Surabaya, IDN Times - Di tengah optimisme pemulihan ekonomi, tekanan harga di Jawa Timur (Jatim) justru terus menanjak. Badan Pusat Statistik (BPS) Jatim mencatat inflasi tahunan (year on year) per September 2025 menembus 2,53 persen dengan Indeks Harga Konsumen (IHK) sebesar 108,90. Kenaikan ini mengindikasikan bahwa biaya hidup warga Jatim masih jauh dari kata ringan.
"Dibanding daerah lain, Banyuwangi mengalami inflasi tertinggi, sementara Kabupaten Gresik paling rendah,” ujar Statistik Ahli Madya BPS Jatim, Debora Sulistya Rini.
Laju inflasi tersebut menunjukkan bahwa kenaikan harga barang dan jasa tak lagi bersifat musiman, tetapi telah menjadi tren stabil di sebagian besar wilayah Jatim. Kenaikan harga dipicu oleh melonjaknya indeks di sejumlah kelompok pengeluaran dasar yang langsung bersentuhan dengan kebutuhan masyarakat.
Kelompok makanan, minuman, dan tembakau mencatat lonjakan tertinggi 4,36 persen, diikuti perawatan pribadi dan jasa lainnya yang menembus 11,09 persen. Angka itu menjadi sinyal kuat bahwa harga kebutuhan pokok dan layanan dasar mengalami tekanan besar.

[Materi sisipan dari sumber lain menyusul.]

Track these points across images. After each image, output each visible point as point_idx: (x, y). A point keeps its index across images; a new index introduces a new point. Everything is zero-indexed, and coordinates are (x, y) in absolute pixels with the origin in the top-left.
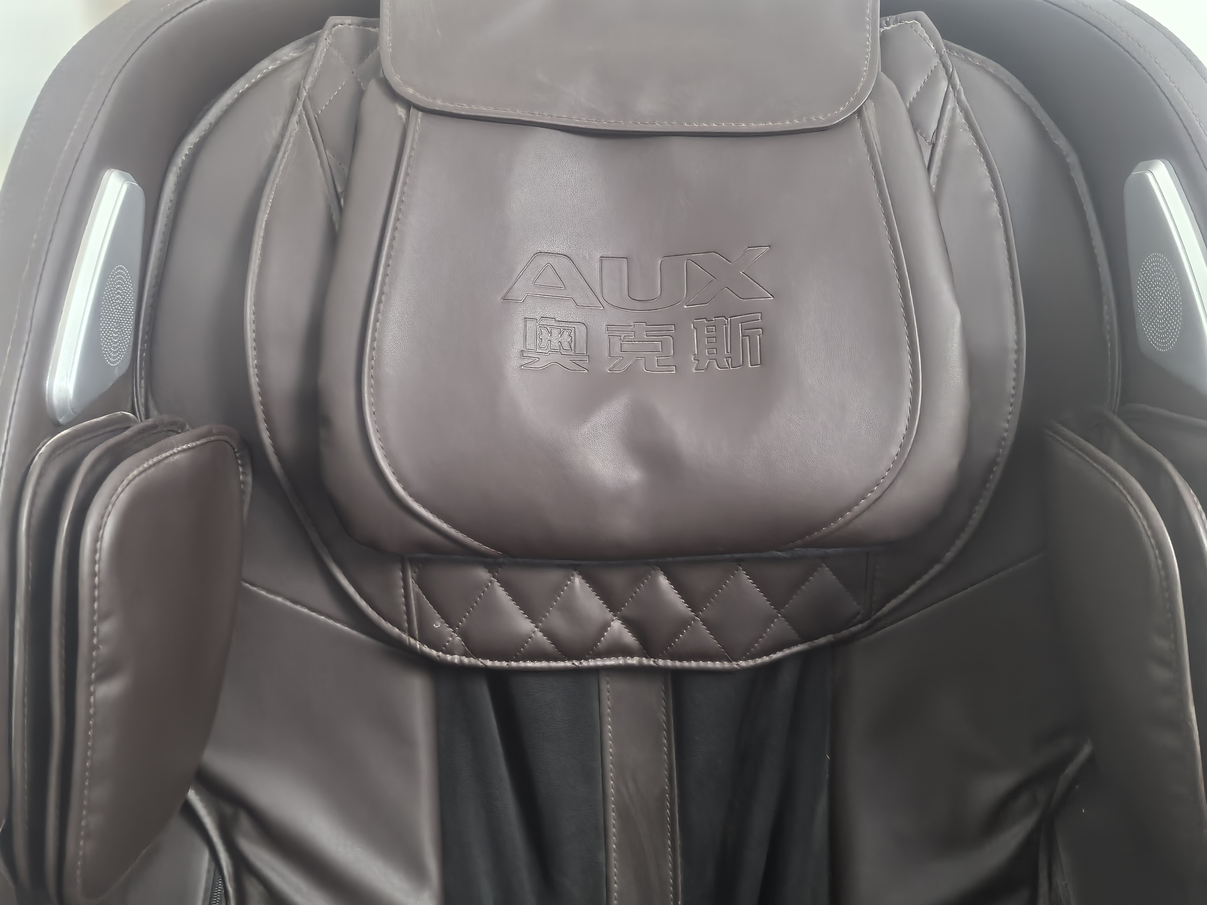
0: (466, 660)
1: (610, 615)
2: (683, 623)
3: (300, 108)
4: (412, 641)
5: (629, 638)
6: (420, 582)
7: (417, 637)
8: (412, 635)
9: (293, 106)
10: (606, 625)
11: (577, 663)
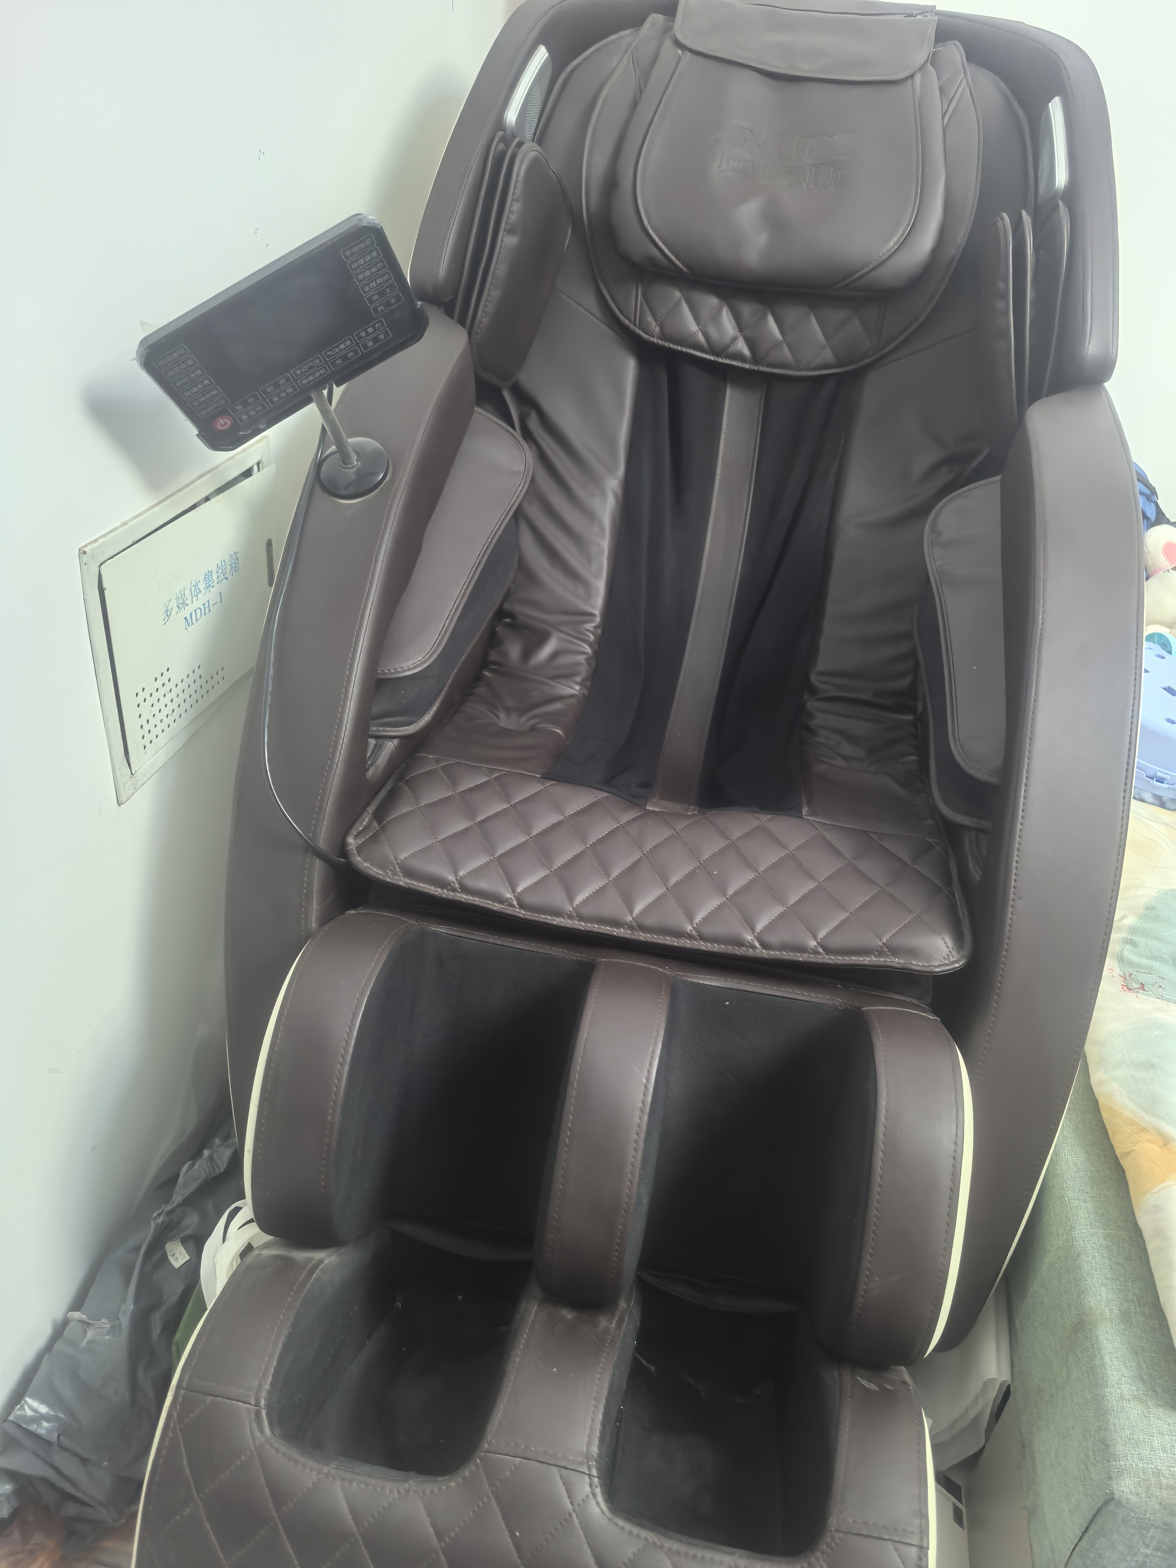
0: (660, 342)
1: (738, 334)
2: (777, 345)
3: (630, 51)
4: (635, 328)
5: (746, 351)
6: (644, 295)
7: (638, 325)
8: (635, 325)
9: (627, 50)
10: (734, 339)
11: (717, 359)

Tak hanya itu, kelompok perumahan, air, listrik, dan bahan bakar rumah tangga turut naik 1,33 persen, menandakan bahwa sektor energi rumah tangga kini menjadi salah satu pendorong utama inflasi. Disusul kelompok pendidikan 1,71 persen dan penyediaan makanan-minuman 1,76 persen yang ikut menggerus daya beli keluarga.
Sementara satu-satunya kelompok pengeluaran yang mengalami penurunan indeks hanyalah informasi, komunikasi, dan jasa keuangan, turun 0,54 persen — penurunan yang ironisnya justru terjadi pada sektor digital yang selama ini dianggap penopang efisiensi ekonomi.
Secara month-to-month (m-to-m) inflasi Jawa Timur tercatat 0,23 persen, dan secara year-to-date (y-to-d) mencapai 1,67 persen. “Data ini menjadi gambaran penting untuk melihat dinamika harga di Jawa Timur, sekaligus menjadi dasar evaluasi dalam menjaga kestabilan ekonomi daerah,” pungkas Debora.